TASKS TO CARRY OUT:
1: From the article on the Trance soundtrack, write out the part that opens with the words containing "- Genre: Electronic;" and closes with "distributed the album.".
2: Answer these questions using the article on the Trance soundtrack:
(a) Which record label distributed the album?
(b) Which 2007 Danny Boyle film did Rick Smith previously contribute music to?
(c) Which of the film's lead actors contributed to the soundtrack?
3: Write the next part of the article on the Trance soundtrack, picking up after its last sentence.

Soundtrack album by Rick Smith
- Released: 25 March 2013 (UK) 2 April 2013 (US)
- Genre: Electronic; jazz; pop; rock;
- Length: 73:01
- Label: Republic
- Producer: Rick Smith; Danny Boyle;

= Trance (soundtrack) =

Trance (Original Soundtrack) is the soundtrack to the 2013 film Trance directed by Danny Boyle. Featuring music composed by British electronic music duo Underworld frontman Rick Smith, the soundtrack consisted of electronic, jazz, pop and rock music from Smith, along with contributions from Art and Dotty Todd, Emeli Sandé, Kirsty McGee, Moby, M People and Rosario Dawson, one of the film's lead actors. The soundtrack was released first in the United Kingdom on 25 March 2013, and in the United States on 2 April. Republic Records distributed the album.

== Development ==
Smith previously contributed music for Boyle's previous ventures including Trainspotting (1996), A Life Less Ordinary (1997), The Beach (2000), and Sunshine (2007). When Boyle halted the post-production as he wanted to work on the opening ceremony of 2012 Summer Olympics, where Smith also contributed, he took a break on music composition until the conclusion of sports event. After a month, he received a text from Boyle asking him to work for the film, which he immediately agreed. Boyle claimed that Smith's music drives the interior landscape of the characters as they try to solve it.

STORED DATA:
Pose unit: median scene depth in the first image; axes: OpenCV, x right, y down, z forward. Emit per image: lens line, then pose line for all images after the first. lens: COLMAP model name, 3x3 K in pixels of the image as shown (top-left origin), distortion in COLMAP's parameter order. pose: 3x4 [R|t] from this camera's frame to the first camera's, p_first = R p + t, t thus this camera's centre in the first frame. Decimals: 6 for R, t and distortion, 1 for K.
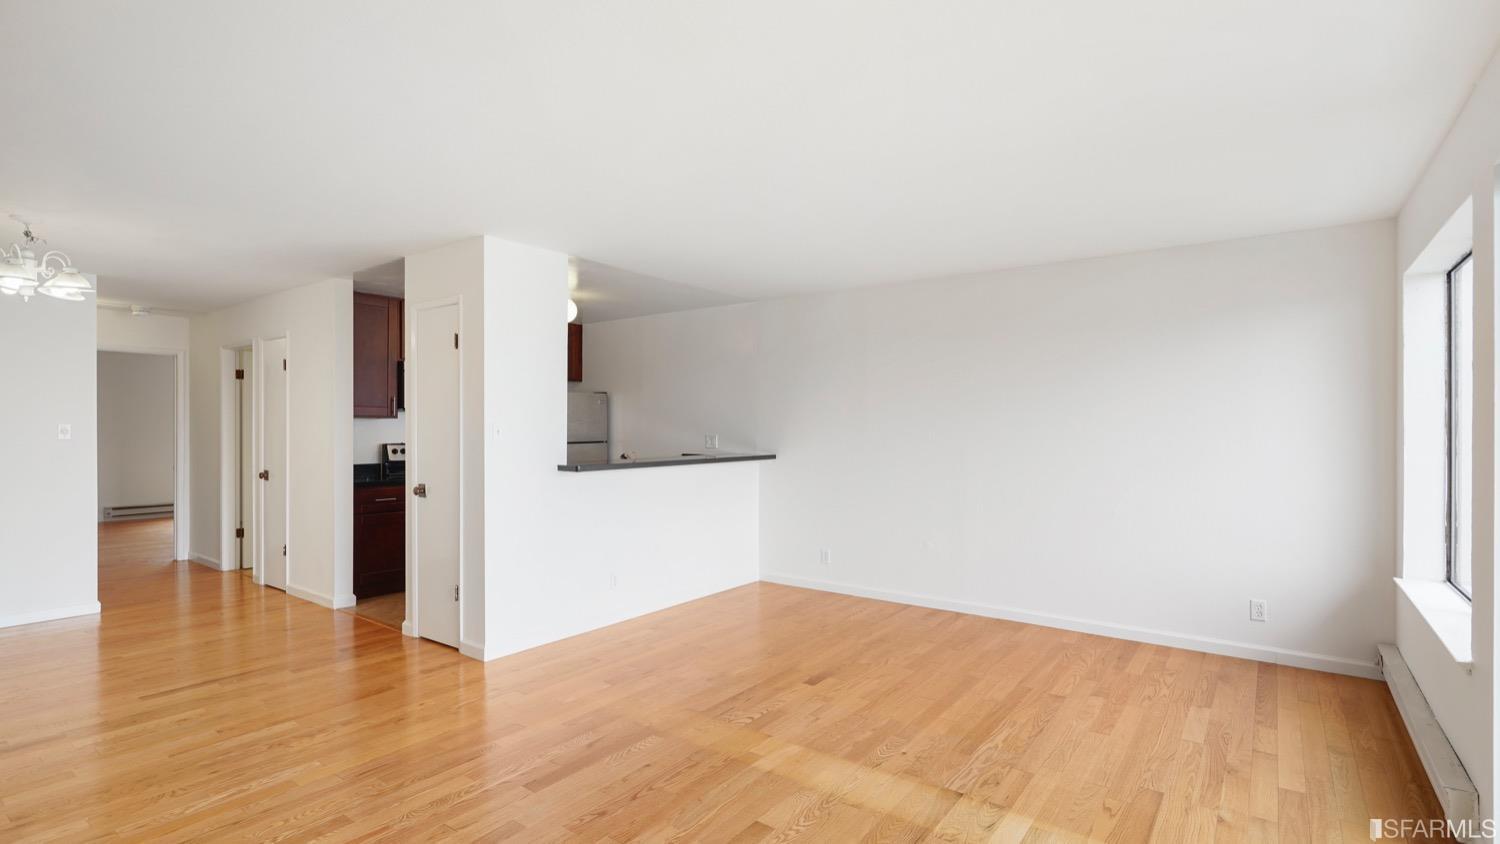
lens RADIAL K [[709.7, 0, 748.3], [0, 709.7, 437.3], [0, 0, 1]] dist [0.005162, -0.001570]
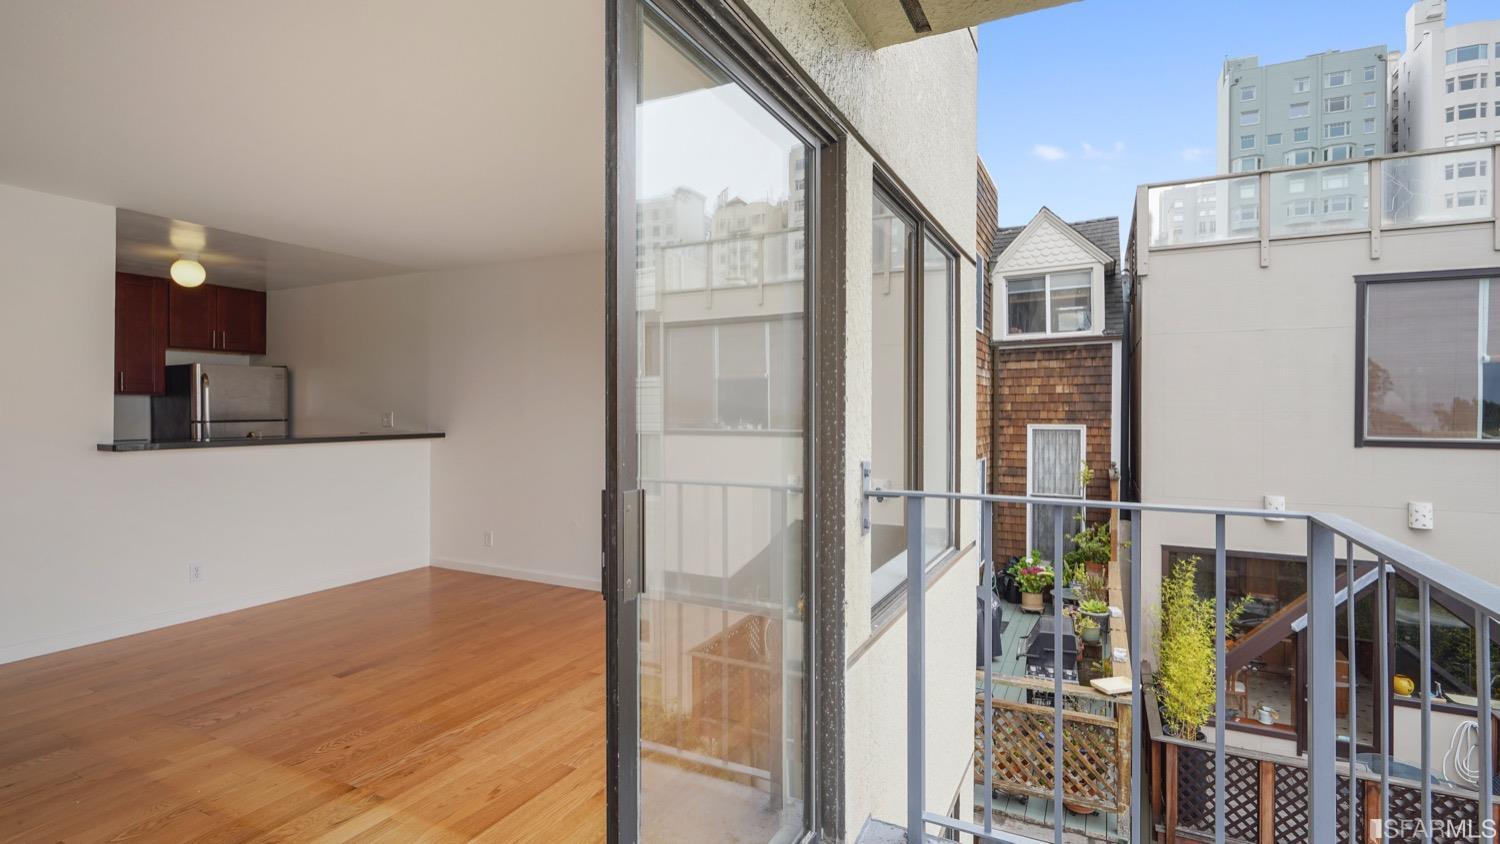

OUTPUTS IN ORDER:
1:
- Genre: Electronic; jazz; pop; rock;
- Length: 73:01
- Label: Republic
- Producer: Rick Smith; Danny Boyle;

= Trance (soundtrack) =

Trance (Original Soundtrack) is the soundtrack to the 2013 film Trance directed by Danny Boyle. Featuring music composed by British electronic music duo Underworld frontman Rick Smith, the soundtrack consisted of electronic, jazz, pop and rock music from Smith, along with contributions from Art and Dotty Todd, Emeli Sandé, Kirsty McGee, Moby, M People and Rosario Dawson, one of the film's lead actors. The soundtrack was released first in the United Kingdom on 25 March 2013, and in the United States on 2 April. Republic Records distributed the album.

2:
(a) Republic Records
(b) Sunshine
(c) Rosario Dawson

3:
Smith written eleven tracks specifically for the film, along with selections from Boyle and Smith used in key sequences of the film, including music from Moby, Unkle and M People. He felt that working with Boyle was "joyful", as he was "a great collaborator and a giver of artistic freedom, he loves to be surprised, and also wants his film music loud and with presence, almost like another character — for me this is creatively exciting and inspiring." Emeli Sandé collaborated with Smith again after providing vocals for the Olympics' opening ceremony, who co-wrote the song "Here It Comes" as one of the "special" tracks from the film. Smith claimed that her vocals and lyrics "are a perfect ingredient of the score". Each tracks have been reworked and developed specifically for the album release to give an "immersive listening experience" instead of series of short cues, to provide a "hypnotic, disoreinted and mesmerizing" score.

== Track listing ==

| No. | Title | Artist(s) | Length |
|---|---|---|---|
| 1. | "Chanson D'Amour" | Art and Dotty Todd | 2:53 |
| 2. | "Bullet Cut" | Rick Smith | 4:39 |
| 3. | "Solomon" | Rick Smith | 7:08 |
| 4. | "Here It Comes" | Emeli Sandé; Rick Smith; | 7:38 |
| 5. | "Cannon Fall" | Rick Smith | 7:42 |
| 6. | "Sandman" | Kirsty McGee | 3:32 |
| 7. | "Raw Umber" | Rick Smith | 4:08 |
| 8. | "The Day" | Moby | 4:31 |
| 9. | "Santiago (101 Greatest Goals)" | Rick Smith | 6:39 |
| 10. | "Hold My Hand" | Rick Smith | 4:59 |
| 11. | "Bring It To Me" | Rick Smith | 5:03 |
| 12. | "Movin' On Up" | M People | 3:34 |
| 13. | "Soho Dim Sum" | Rick Smith | 2:22 |
| 14. | "You Knew" | Rick Smith | 3:09 |
| 15. | "The Heist" | Rick Smith | 3:46 |
| 16. | "Sandman (I'll be There)" | Rosario Dawson; Rick Smith; | 1:18 |
| Total length: |  |  | 73:01 |

== Reception ==
Mayer Nissim of Digital Spy wrote "from a small clutch of carefully-selected songs, Smith has composed a restrained-but-powerful, twisting and turning keyboard-heavy soundtrack". George Bass of Drowned in Sound rated 8 out of 10 to the soundtrack, saying "The album might have been sharper if it had been solely his work [...] but the guest tracks here show off Danny Boyle’s eclectic vision, and as usual, Smith answers it in style."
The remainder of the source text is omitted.